The current DOJ investigation and the proposed congressional bill against rental algorithms would potentially sidestep this essential requirement by creating an inference of an agreement from the use of the algorithm. This shift would undermine traditional antitrust safeguards for competition.

In the context of housing AI, there must be proof that the AI, or the parties controlling the AI, engaged in an anticompetitive agreement to set prices. Mere allegations of collusion or parallel behavior are not sufficient to establish liability. The court would require evidence of communication, coordination or other indicia of an agreement among the parties involved.

Without such evidence, the court would not infer an agreement based solely on the AI’s behavior or the similarity in prices set by the AI. Allowing plaintiffs to secure rulings of Sherman Act violations through mere allegations would frustrate the doctrine’s key safeguards requiring an agreement.

Impediment to innovation

The DOJ’s investigation and the proposed legislation in support of an AI antitrust crackdown are targeting an emerging technology for at best short-term gains at the expense of long-term innovation.
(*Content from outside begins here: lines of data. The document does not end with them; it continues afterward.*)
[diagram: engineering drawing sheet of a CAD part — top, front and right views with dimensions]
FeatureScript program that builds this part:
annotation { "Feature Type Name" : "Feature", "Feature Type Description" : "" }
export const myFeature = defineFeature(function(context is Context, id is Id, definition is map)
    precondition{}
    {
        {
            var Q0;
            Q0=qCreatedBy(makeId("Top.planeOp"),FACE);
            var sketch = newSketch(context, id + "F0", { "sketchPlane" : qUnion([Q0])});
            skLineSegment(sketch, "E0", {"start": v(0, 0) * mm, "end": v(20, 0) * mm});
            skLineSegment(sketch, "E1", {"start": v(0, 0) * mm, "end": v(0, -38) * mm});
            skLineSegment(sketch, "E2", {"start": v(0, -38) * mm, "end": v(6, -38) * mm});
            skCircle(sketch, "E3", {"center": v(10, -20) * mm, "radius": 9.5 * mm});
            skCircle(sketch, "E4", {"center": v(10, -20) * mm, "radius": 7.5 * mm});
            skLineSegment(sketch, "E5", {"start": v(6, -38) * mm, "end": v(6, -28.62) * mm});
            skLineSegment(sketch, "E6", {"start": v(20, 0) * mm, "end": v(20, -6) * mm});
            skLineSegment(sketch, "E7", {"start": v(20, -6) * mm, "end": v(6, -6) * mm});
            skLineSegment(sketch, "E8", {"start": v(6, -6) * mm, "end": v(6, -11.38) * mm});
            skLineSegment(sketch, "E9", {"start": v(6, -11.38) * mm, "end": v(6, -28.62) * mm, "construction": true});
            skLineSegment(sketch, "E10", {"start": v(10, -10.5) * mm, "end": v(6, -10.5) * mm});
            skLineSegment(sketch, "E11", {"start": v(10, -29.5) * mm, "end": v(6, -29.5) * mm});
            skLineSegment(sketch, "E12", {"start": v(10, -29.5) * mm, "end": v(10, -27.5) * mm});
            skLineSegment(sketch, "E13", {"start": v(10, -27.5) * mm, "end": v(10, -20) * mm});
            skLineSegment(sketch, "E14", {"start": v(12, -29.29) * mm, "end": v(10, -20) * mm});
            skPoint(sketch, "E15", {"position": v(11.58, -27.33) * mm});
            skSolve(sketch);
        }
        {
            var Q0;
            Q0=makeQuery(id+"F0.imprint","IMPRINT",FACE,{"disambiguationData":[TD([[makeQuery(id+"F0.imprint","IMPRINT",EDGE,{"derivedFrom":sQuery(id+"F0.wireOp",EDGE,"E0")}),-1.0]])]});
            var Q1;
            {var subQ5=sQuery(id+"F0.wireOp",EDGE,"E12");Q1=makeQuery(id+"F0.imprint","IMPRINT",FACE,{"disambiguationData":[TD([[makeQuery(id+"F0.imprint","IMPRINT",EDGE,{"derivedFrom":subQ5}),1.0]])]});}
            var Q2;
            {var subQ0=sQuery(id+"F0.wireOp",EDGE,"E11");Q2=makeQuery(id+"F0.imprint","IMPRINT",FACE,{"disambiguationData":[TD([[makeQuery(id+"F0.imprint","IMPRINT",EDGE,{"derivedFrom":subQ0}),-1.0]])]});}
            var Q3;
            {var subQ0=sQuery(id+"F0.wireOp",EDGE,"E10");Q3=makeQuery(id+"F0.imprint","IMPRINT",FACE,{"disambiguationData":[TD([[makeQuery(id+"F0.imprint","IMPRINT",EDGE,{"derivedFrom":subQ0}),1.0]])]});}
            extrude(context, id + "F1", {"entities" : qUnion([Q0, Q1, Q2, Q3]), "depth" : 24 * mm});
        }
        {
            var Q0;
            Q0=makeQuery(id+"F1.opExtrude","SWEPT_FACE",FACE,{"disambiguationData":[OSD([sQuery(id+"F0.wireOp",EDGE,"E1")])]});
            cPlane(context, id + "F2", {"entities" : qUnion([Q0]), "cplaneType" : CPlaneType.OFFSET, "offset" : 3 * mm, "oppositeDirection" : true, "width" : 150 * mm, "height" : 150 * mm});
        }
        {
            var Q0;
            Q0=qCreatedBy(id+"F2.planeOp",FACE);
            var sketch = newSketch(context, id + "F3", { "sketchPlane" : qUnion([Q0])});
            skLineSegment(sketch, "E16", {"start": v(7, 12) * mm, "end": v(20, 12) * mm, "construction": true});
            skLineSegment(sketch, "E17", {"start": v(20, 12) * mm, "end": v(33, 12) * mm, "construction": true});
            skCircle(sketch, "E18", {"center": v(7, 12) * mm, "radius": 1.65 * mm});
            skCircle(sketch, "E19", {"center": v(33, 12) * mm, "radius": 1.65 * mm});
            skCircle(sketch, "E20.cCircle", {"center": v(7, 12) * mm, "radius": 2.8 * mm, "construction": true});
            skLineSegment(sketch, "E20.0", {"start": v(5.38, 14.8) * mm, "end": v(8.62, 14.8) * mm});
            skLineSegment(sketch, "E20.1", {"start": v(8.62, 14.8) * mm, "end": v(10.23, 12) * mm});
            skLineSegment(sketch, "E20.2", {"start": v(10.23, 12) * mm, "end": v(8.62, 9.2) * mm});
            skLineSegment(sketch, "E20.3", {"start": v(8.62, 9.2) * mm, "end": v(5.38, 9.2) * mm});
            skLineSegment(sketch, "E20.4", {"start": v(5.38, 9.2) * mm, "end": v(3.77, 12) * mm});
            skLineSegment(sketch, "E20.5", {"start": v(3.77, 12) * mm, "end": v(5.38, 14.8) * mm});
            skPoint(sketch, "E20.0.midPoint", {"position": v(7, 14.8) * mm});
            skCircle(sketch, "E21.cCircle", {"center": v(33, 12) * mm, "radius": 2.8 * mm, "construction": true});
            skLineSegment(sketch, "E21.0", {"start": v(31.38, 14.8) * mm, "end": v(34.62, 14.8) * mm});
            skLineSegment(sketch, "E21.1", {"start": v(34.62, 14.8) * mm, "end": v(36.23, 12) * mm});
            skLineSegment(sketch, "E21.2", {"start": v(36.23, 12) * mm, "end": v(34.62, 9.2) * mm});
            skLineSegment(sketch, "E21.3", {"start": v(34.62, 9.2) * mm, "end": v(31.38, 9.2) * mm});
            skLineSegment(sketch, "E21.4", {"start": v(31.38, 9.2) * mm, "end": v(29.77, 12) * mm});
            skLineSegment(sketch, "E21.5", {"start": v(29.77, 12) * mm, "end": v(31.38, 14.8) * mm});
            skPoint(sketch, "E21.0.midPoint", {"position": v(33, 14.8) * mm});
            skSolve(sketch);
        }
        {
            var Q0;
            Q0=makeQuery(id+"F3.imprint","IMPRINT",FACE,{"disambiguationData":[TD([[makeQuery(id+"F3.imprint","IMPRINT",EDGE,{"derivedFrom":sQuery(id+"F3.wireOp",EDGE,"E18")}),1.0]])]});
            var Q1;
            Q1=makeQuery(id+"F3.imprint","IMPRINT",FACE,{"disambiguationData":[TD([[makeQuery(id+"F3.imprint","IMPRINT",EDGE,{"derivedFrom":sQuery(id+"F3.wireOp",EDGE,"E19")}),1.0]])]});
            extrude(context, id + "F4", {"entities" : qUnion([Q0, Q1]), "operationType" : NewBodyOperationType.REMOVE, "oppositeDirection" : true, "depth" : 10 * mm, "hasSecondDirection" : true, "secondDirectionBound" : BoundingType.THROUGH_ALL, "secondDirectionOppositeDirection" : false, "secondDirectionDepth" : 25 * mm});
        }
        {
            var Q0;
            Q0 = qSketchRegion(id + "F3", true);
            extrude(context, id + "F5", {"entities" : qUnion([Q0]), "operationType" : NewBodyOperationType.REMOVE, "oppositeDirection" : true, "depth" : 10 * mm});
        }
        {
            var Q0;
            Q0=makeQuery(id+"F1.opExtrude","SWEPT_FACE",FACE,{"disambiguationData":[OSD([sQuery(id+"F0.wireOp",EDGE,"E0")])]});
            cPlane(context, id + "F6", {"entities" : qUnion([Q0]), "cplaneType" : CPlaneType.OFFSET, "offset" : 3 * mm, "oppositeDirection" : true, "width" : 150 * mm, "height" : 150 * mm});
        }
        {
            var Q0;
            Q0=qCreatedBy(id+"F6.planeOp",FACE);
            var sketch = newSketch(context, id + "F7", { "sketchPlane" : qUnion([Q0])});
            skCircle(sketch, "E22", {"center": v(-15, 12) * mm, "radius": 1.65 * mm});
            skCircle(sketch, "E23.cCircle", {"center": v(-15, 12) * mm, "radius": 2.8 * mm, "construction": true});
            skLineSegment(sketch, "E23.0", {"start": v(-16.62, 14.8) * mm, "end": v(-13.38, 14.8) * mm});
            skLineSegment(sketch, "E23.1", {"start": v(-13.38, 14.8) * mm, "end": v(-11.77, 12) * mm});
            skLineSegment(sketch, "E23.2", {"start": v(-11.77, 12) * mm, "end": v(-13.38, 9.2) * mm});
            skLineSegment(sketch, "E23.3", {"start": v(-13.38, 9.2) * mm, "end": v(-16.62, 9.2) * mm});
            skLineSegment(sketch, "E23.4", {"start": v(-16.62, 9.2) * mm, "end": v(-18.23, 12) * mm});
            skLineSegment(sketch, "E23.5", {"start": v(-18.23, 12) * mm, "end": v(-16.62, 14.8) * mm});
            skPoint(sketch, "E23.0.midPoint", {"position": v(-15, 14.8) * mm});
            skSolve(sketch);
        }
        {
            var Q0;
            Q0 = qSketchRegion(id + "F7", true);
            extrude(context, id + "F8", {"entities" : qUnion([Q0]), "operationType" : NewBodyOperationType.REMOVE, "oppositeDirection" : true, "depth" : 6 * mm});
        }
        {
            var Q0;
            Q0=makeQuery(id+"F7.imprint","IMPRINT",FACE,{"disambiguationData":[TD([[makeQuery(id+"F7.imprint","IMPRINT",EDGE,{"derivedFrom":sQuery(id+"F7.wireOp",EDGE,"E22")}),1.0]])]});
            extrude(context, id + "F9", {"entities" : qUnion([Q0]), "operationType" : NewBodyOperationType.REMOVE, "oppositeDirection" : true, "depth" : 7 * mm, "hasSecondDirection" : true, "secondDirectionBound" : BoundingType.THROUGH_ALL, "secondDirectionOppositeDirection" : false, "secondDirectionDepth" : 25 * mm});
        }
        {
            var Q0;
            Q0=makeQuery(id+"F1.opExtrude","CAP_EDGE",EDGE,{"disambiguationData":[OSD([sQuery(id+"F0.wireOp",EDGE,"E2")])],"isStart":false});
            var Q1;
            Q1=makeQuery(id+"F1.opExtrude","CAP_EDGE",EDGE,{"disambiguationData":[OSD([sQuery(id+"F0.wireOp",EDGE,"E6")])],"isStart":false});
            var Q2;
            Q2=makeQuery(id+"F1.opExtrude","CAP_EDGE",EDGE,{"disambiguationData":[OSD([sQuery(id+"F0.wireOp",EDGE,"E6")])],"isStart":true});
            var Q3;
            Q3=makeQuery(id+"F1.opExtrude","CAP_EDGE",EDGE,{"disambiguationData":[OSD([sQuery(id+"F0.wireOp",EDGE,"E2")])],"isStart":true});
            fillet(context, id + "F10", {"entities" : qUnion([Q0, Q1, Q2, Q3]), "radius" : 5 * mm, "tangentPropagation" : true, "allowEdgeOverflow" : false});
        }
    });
The newly proposed test that the DOJ seems intent on creating would seek to allow courts to impute harm based on the technical capacity of AI rather than each tool’s intent. If the DOJ opts to go down this road, the courts should strike its actions down before a dangerous precedent arises.

Artificial intelligence, and the algorithms that implement it, are still in their infancy. They are far from the capacity of human intelligence, especially in their ability to facilitate collusion. The DOJ should not penalize artificial intelligence at this early stage of their innovation.

Conclusion

An agreement to fix price requires the meeting of human minds intending to act anticompetitively. Artificial intelligence and algorithms cannot enter into any such agreement or form such intent.

Existing antitrust law requires proof of an agreement to set price to establish the existence of a cartel. The proposed approach upends this well-recognized requirement by allowing the use of AI technology to serve as proof of an agreement. That profound shift would penalize the use of emerging technologies and circumvent the need for proof of anticompetitive behavior.

The focus should be on unlawful behavior rather than tools such as those based on artificial intelligence. Artificial intelligence tools are still being developed and have beneficial uses for data analytics and communication. Perhaps they can also be used to coordinate a cartel, but that is true for any traditional and emerging technologies.

If the investigation continues, the DOJ should pursue identifiable conduct rather than tools that might be used for unlawful activity. There is no need for the special legislation under consideration in Congress either. Traditional antitrust principles can proceed without interference in the development of artificial intelligence.